C: Fosforun sizinle ilişkisi hakkında sen yorum yapmaya ne dersin?
S: (L) Bilmiyorum. Fosfor ile karbon arasında bir ilişki var mı?
C: Konuyu götürmek istediğimiz yer orası değildi.
S: (L) Fosfor beyin için gerekli bir element.
C: Evet.
S: (L) Fosfor hakkında tüm bildiğim bu. Yeterli bilgim yok.
C: O halde neden bunu sonraya bırakmıyorsun?

21 Aralık 1996
S: (L) Yani TA bu alana sanki her birey ayrı ayrı sahipmiş gibi atıfta bulundu ama aslında ödünç alınıyor. Peki
bu alan nereden ödünç alınıyor?
C: 7 no'lu yoğunluk.
S: (L) Bu en yüksek yoğunluk. 7 numara. Yani "Tanrı." (TA) "Yaratıcı."
C: Hayır, "bir ile birleşme."
S: (TA) Peki yedinci yoğunluk kendini hayatta mı ifade ediyor? Hayatın kendisi mi? Hayatın bir örneği mi?
Yaşayan birşey mi?
C: Tam olarak öyle değil, ama buna tüm seviyelerde ve tüm temsillerdeki bilincin canlandırıcı kuvveti
diyebiliriz.
S: (L) Tamam...
C: Bu daha yakın.

25 Ocak 1997
S: (L) Karmaşık olduğunu biliyorum! Işığın 7'nci yoğunluk olduğunu söylüyorsunuz. Çekimin Tanrı olduğunu söylüyorsunuz. Tanrı ve 7'nci yoğunluk aynı şey ve...
C: Hayır. 7'nci yoğunluk "Bir ile birleşme."
S: (L) Bir ile birleşmeyle Tanrı arasındaki fark nedir?
C: Tanrı yalnızca 7'nci yoğunlukta birleşik.

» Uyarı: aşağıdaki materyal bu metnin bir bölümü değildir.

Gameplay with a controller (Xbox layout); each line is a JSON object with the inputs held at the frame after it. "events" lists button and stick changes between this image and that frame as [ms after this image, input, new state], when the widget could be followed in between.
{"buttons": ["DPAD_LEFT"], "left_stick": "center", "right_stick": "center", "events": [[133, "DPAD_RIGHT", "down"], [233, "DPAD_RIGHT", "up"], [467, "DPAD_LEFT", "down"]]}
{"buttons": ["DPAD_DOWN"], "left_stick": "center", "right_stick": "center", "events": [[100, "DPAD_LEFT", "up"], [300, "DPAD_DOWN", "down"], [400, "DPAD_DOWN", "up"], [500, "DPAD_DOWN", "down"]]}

S: (L) Tanrı ayrıştığında veya destabilize olduğunda veya dağıldığında, nerede... biliyorum "nerede" doğru bir tanım değil, hangi yoğunlukta tezahür ediyor?
C: Tamamen yanlış kavram.
S: (L) DOĞRU kavram nedir?
C: Öncelikle tanrı destabilize olmaz veya dağılmaz. Lineer içsel kavramı bırak.
S: (L) Tamam bırakıyorum. 7'nci yoğunlukta Bir ile birleşme var. 6'ncı yoğunlukta ne var? Aydınlık ve karanlığın, varlık ile yokluğun dengesi mi?
C: Fizikselleşmeye ihtiyaç duymayan saf bilinç.
S: (L) Sanırım 3 eterik, 3 de maddi yoğunluk var ve ortadaki yoğunluk da değişken fiziksel/eterik yoğunluk...
C: Yakın.
S: (L) Ve bu yoğunluklar yalnızca Bir ile birliğe yakınlık bakımından ayırt ediliyor, doğru mu?
C: Yakınlık?
S: (L) Hangi anlamda kullandığımı biliyorsunuz.... Biraz yardımcı olun!
C: Hayır, iyi gidiyorsun.
S: (L) Şimdi bunu bir tür dikey gerçeklik imgesi olarak algılıyorum. Ortada bir daire var ve daireye dik olarak uzanan gerçeklikler var. Bu düz uzanan gerçeklikler gidiyor, gidiyor ve sonunda ortadaki merkeze dönüyor, çünkü merkezdeki çekim onları geri getiriyor. Eşmerkezli bir dairede birşeyler oluyor veya atomun kabukları gibi. Bu merkezle ve bu dikey gerçekliklerle ilişkili olarak kabukları veya oluşun hallerini birbirinden ayrıştıran birşey. Dikey gerçeklik ile onun merkezle belirli ilişki noktalarını ayrıştıran dışa uzanışı arasındaki ilişki nedir? Bunun bilinçle ilgili olduğunu biliyorum ama yokluktan da bahsediyoruz. Varlık ve yokluk. Bu dikey gerçekliklerin varoluşun yedi yoğunluğu ile ilişkisi nedir? (ç.n.: dikey gerçeklik bir küreden dik bir şekilde dışa uzanan ama bir şekilde küreye geri kıvrılan boyutları ve/veya yoğunlukları (?) ifade ediyor gibi.)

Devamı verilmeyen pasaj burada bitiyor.